An oldish, smallish man looked at him and at his overalls, and grinned.
“New man?” he asked.
“Yes.”
“Thought them overalls wasn’t long off the shelf. You done a good job, though, considerin’.”
Bonbright blushed.
“Where you been workin’?”
How was Bonbright to answer? He couldn’t tell the truth without shaming himself in this man’s eyes, and all at once he found he greatly desired the good opinion of this workingman and of the other workingmen about him.
“I—The last place I worked was Bonbright Foote, Incorporated,” he said, giving his father’s institution its full name.
“Urn. ... Strikin’, eh?”
Bonbright nodded. He had struck. Not with a union, but as an individual.
“’Bout over, hain’t it, from all I hear tell?”
“I think so,” said Bonbright.
“Bad business. ... Strikes is always bad—especially if the men git licked. Unions hain’t no business to call strikes without some show of winnin’.. ... The boys talk that this strike never had no chance from the beginnin’. ... I don’t think a heap of that Foote outfit.”
“Why?”
“Rotten place to work, I hear. A good machinist can’t take no pleasure there, what with one thing and another.
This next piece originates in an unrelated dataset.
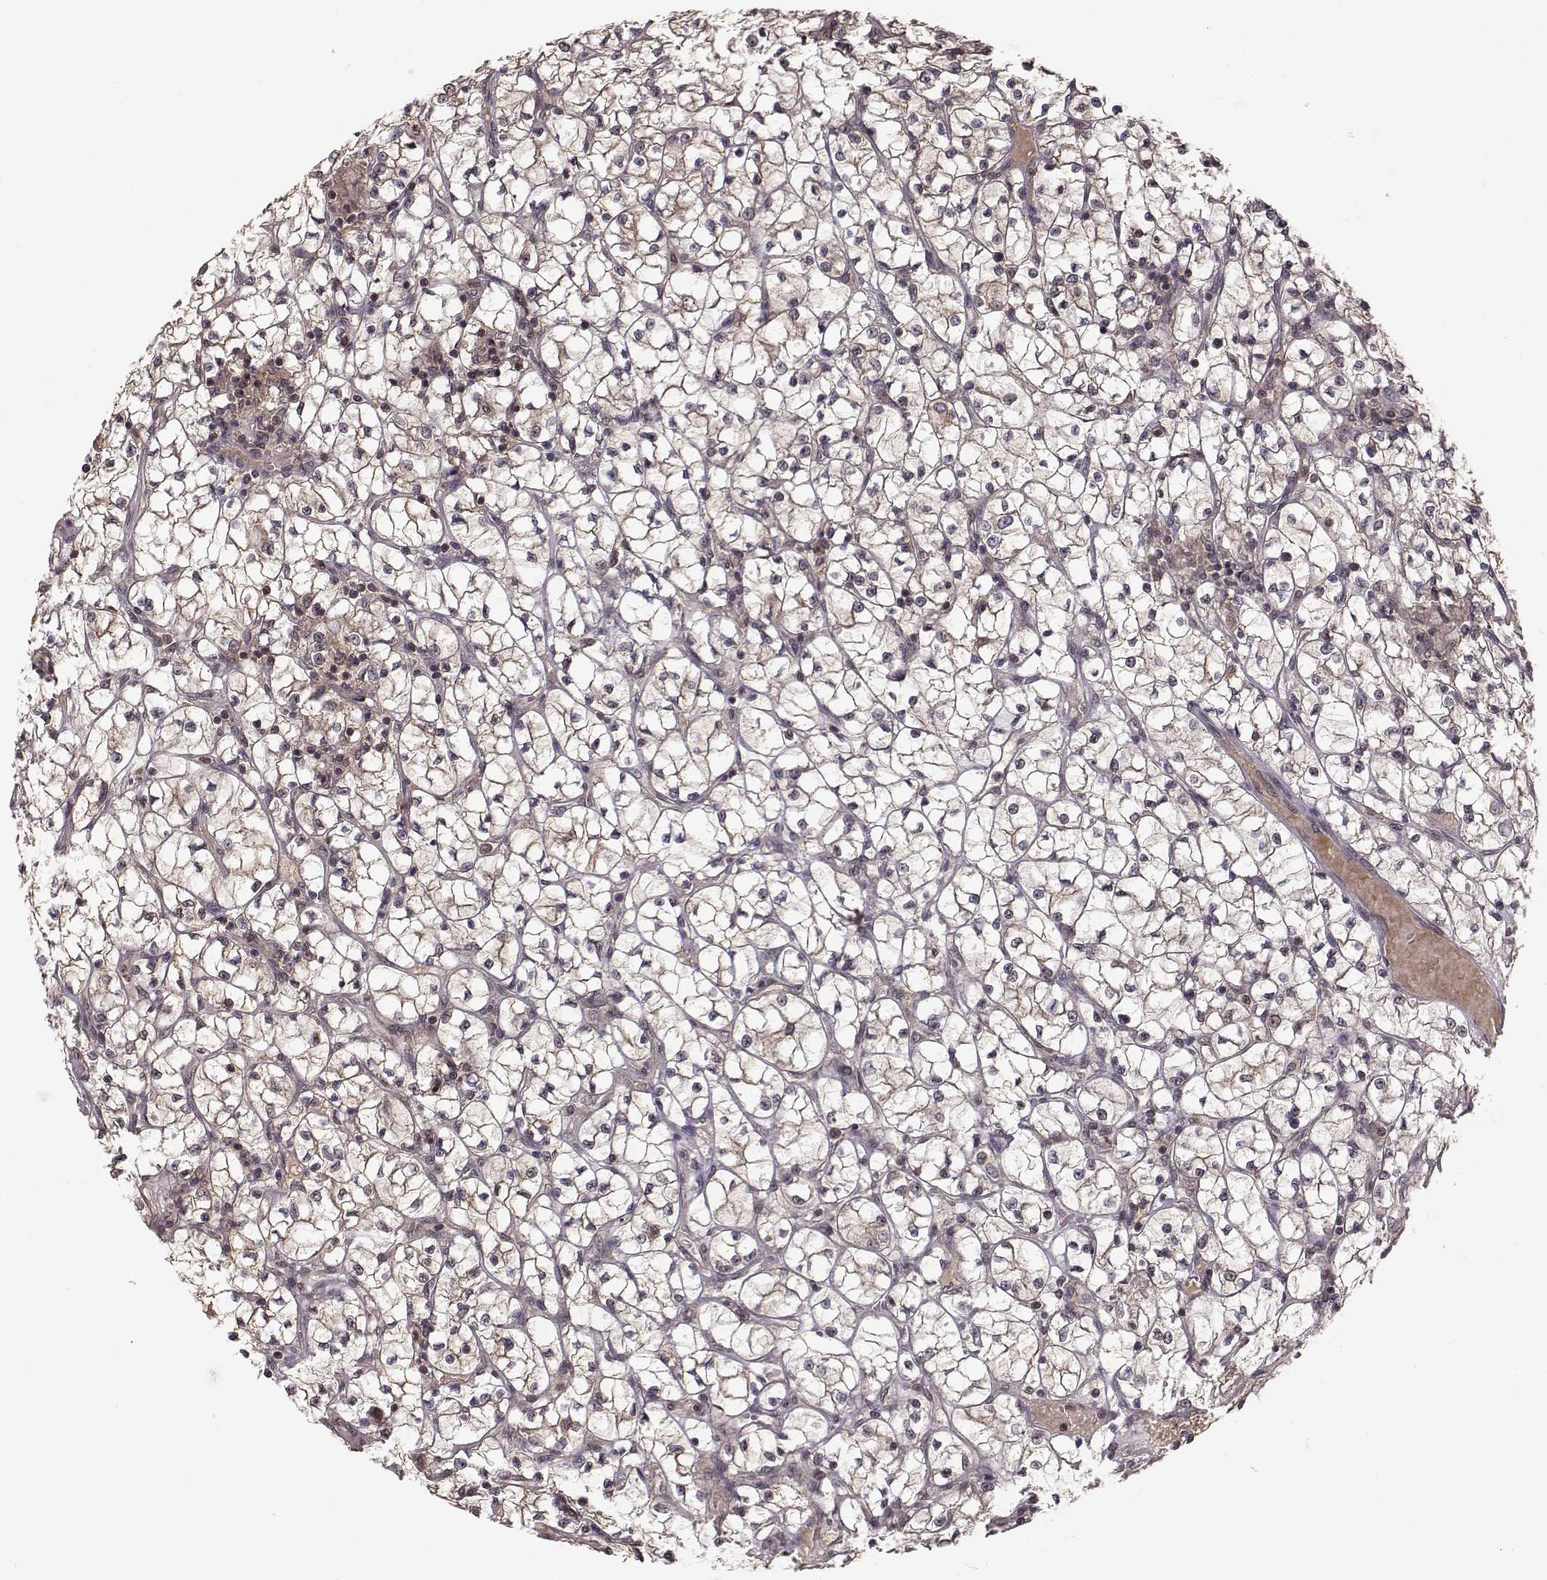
{"staining": {"intensity": "moderate", "quantity": "25%-75%", "location": "cytoplasmic/membranous"}, "tissue": "renal cancer", "cell_type": "Tumor cells", "image_type": "cancer", "snomed": [{"axis": "morphology", "description": "Adenocarcinoma, NOS"}, {"axis": "topography", "description": "Kidney"}], "caption": "Renal adenocarcinoma stained with immunohistochemistry (IHC) shows moderate cytoplasmic/membranous positivity in about 25%-75% of tumor cells.", "gene": "PLEKHG3", "patient": {"sex": "female", "age": 64}}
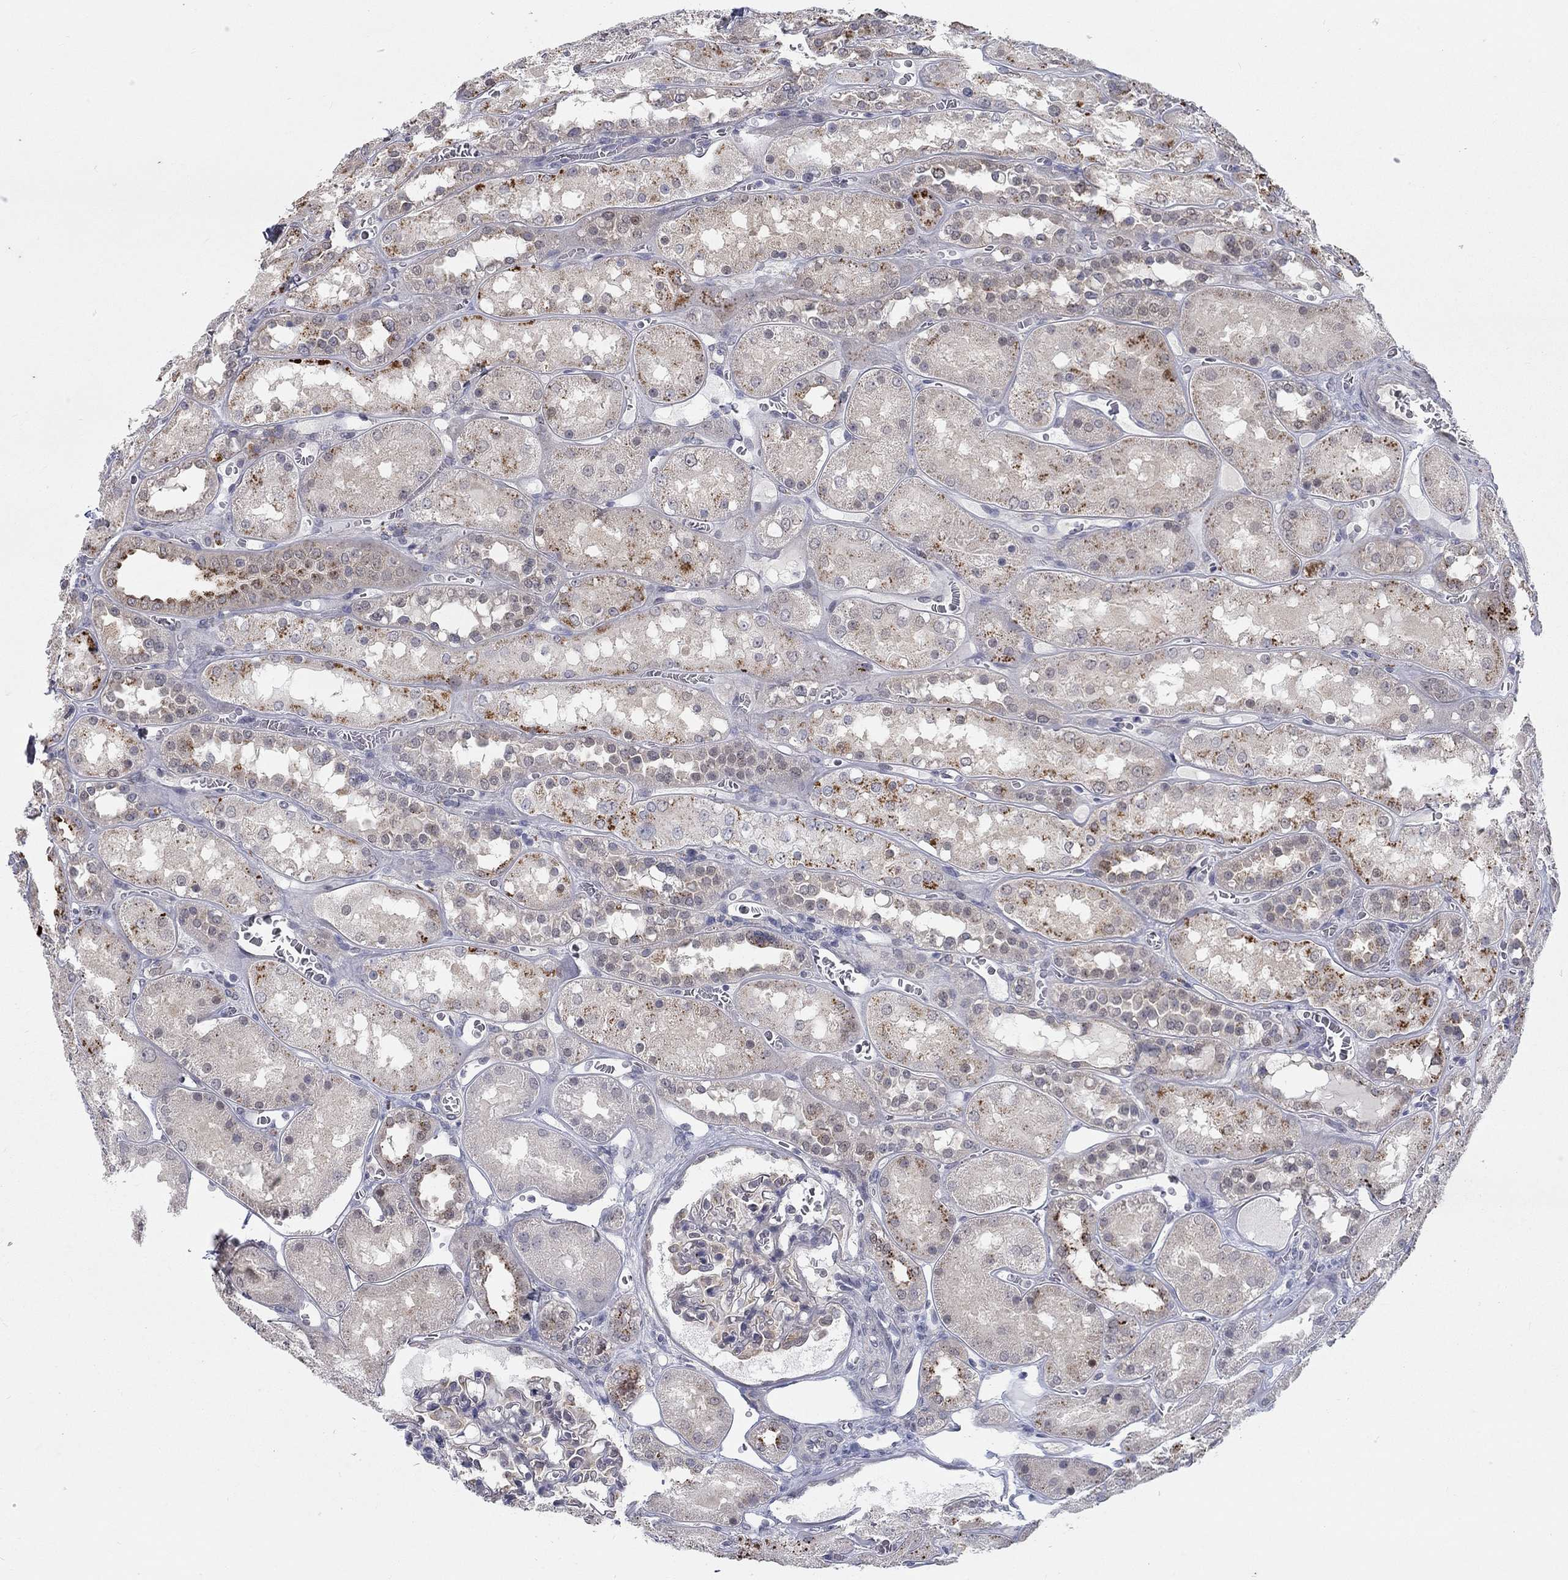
{"staining": {"intensity": "moderate", "quantity": "<25%", "location": "cytoplasmic/membranous"}, "tissue": "kidney", "cell_type": "Cells in glomeruli", "image_type": "normal", "snomed": [{"axis": "morphology", "description": "Normal tissue, NOS"}, {"axis": "topography", "description": "Kidney"}], "caption": "Kidney stained with IHC demonstrates moderate cytoplasmic/membranous positivity in about <25% of cells in glomeruli.", "gene": "MTSS2", "patient": {"sex": "male", "age": 73}}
Out-of-date machines, and what not. ... That young Foote, the cub, is a hell winder, they say. Ever see him?”
“I’ve seen him.”
“His father was bad enough, by all accounts. But this kid goes him one better. Wonder some of them strikers didn’t git excited and make him acquainted with a brick. I’ve heard of fightin’ strikes hard—but never nothin’ like this one. Seems like this kid’s a hard one. Wants to smash hell out of the men just to see them smash. ... How’d he strike you?”
“I was sorry for him,” said Bonbright, simply.
“Sorry?... What’s the idea?”
“I—I don’t believe he did what people believe. He didn’t really have anything to do with the business, you know. He didn’t count. ... All the things that he was said to do—he didn’t do at all. His father did them and let the men think it was his son.”
“Sounds fishy—but if it’s so somebody ought to lambaste the old man. He sure got his son in bad. ... What’s this I hear about him marryin’ some girl and gettin’ kicked out?”
“That’s true,” said Bonbright.
“Huh!... Wonder what he’ll do without his pa. Them kind hain’t much good, I notice. ... Maybe he’s well fixed himself, though.”
“He hasn’t a cent,” said Bonbright.
“Appears like you know a heap about him. ... Maybe you know what he’s doin’ now?”
“Working.”
“Friends give him a soft job?”
“He’s working in a—machine shop,” said Bonbright.
“G’wan,” said the man, incredulously. Then he looked sharply at Bonbright, at his new overalls, back again at his face.
“What’s your name?” he asked, suspiciously.